### Supplied material

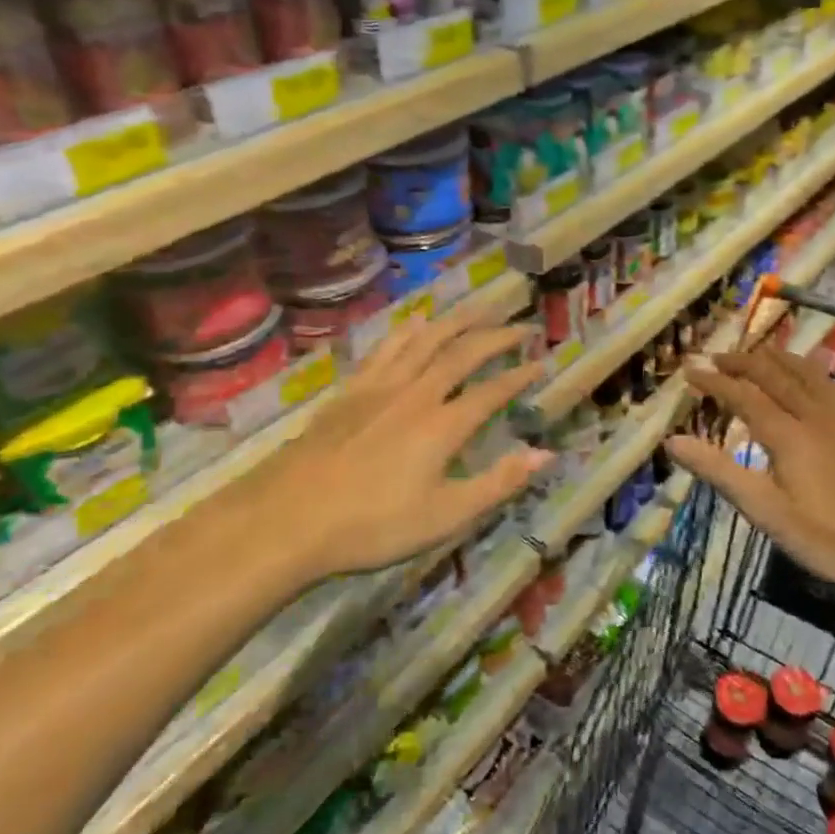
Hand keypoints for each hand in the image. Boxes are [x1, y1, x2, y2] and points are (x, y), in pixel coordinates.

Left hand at [248, 310, 552, 584]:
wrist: (288, 519)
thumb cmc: (372, 526)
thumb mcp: (445, 516)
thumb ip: (498, 483)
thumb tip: (545, 454)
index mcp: (442, 426)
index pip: (491, 392)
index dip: (519, 376)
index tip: (541, 362)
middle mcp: (416, 395)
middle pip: (461, 354)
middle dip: (495, 337)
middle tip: (520, 325)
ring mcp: (380, 388)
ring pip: (424, 341)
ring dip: (456, 321)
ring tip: (478, 308)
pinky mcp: (350, 390)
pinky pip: (386, 348)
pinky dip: (407, 330)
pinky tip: (416, 320)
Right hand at [665, 347, 834, 614]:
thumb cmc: (832, 537)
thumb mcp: (768, 513)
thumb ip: (720, 473)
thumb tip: (673, 441)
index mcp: (788, 434)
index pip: (743, 395)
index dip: (714, 381)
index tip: (689, 371)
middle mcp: (815, 414)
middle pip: (774, 374)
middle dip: (742, 361)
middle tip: (716, 356)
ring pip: (805, 372)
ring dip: (776, 358)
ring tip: (758, 353)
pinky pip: (828, 382)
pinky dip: (806, 369)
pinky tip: (810, 377)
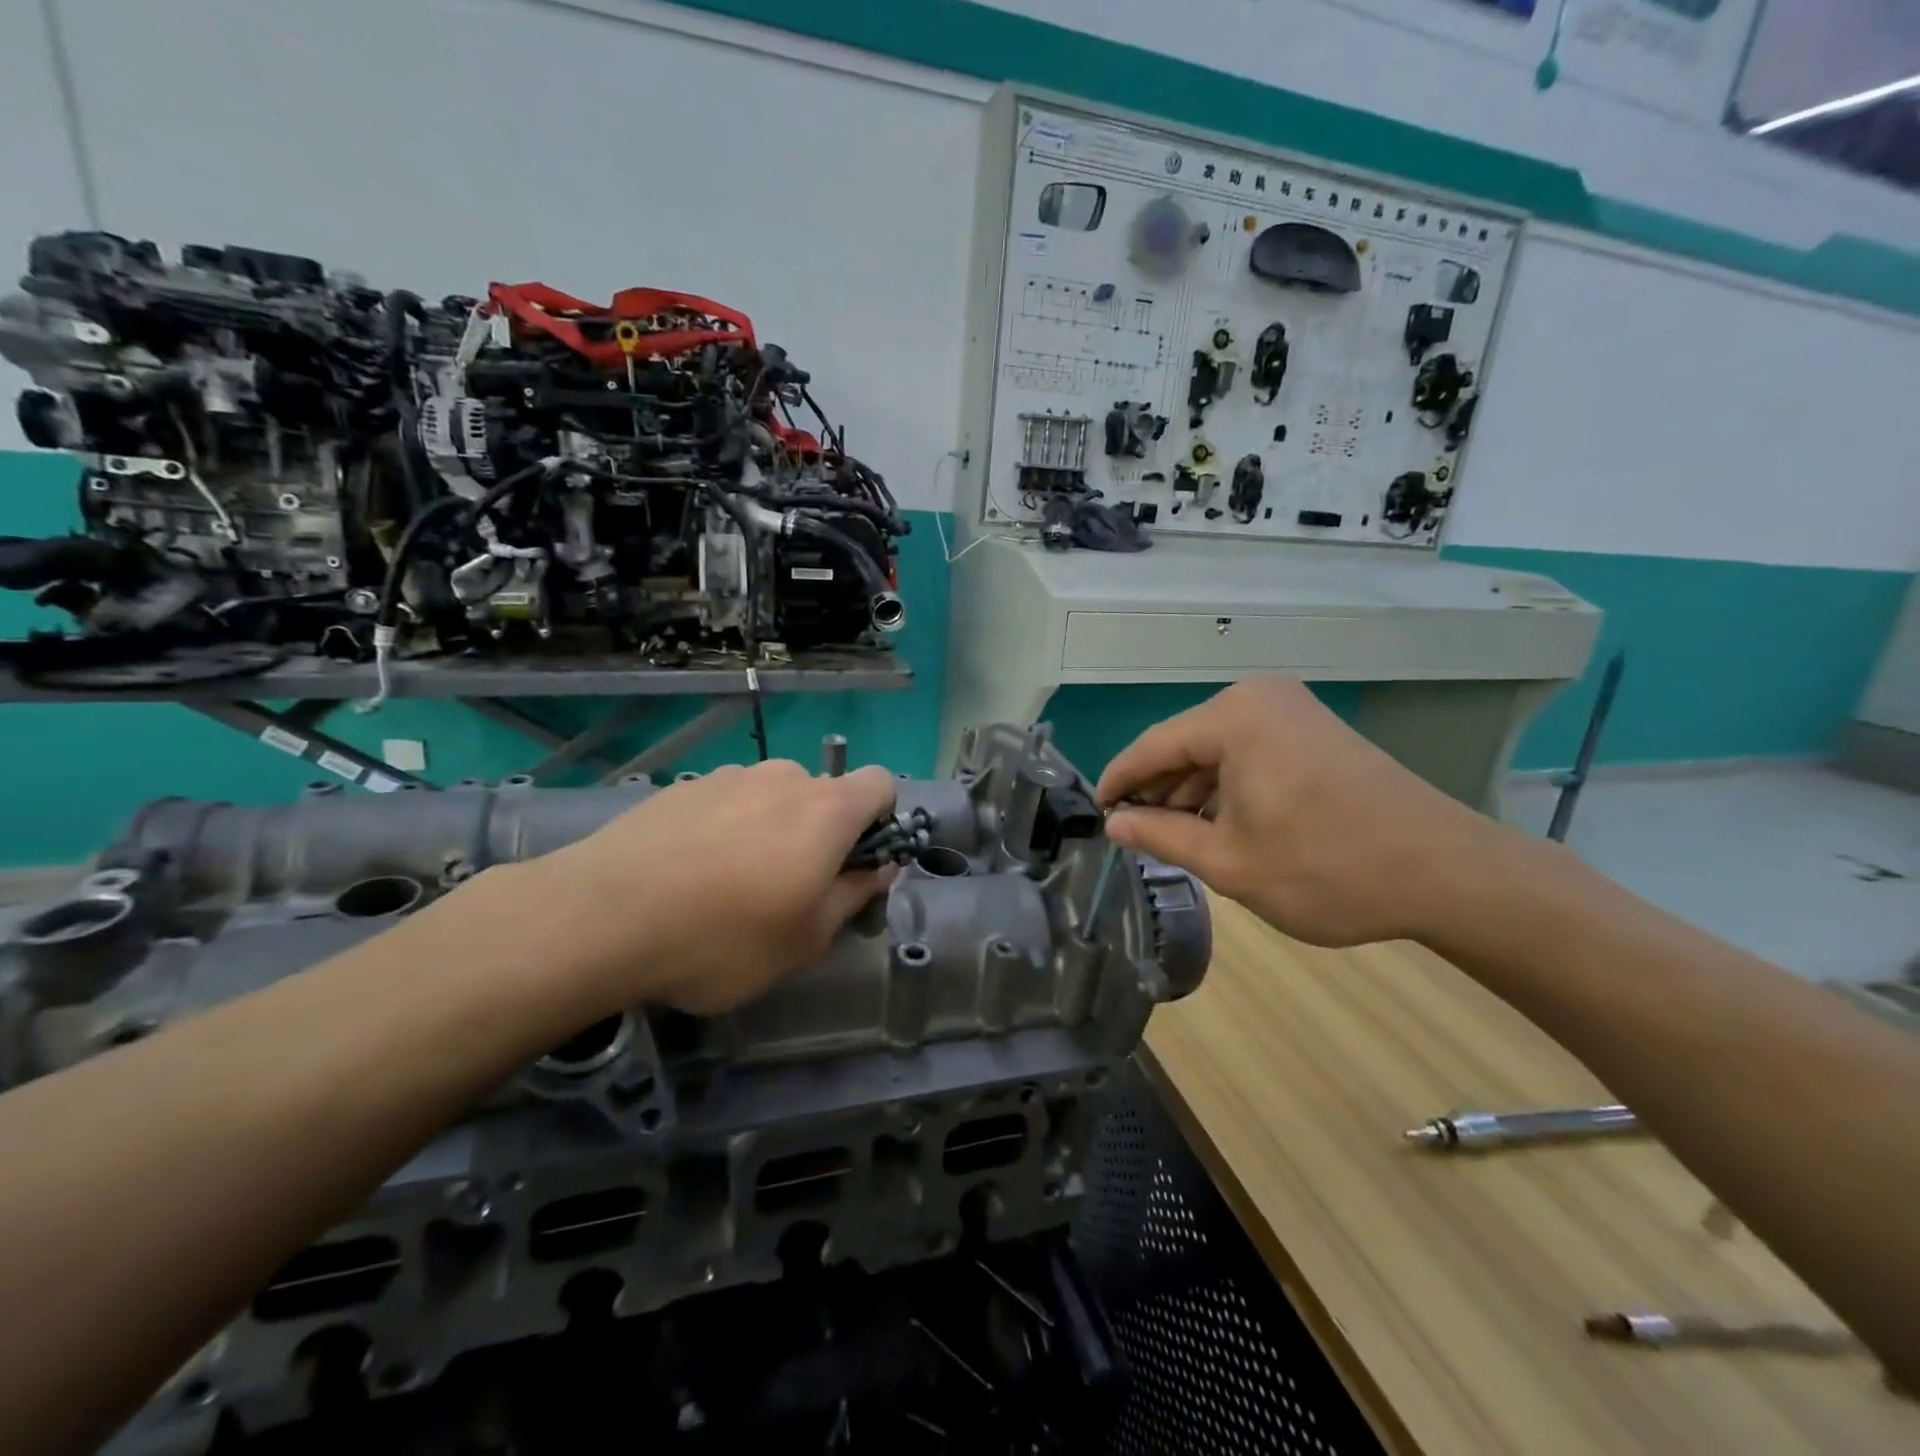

######

Problem to solve ▸ Copy every single line of the material above that holds "middle".

Finished exercise ▸
middle mcp: (416, 395)
middle pip: (461, 354)
middle dip: (495, 337)
middle tip: (520, 325)
middle mcp: (815, 414)
middle pip: (774, 374)
middle dip: (742, 361)
middle tip: (716, 356)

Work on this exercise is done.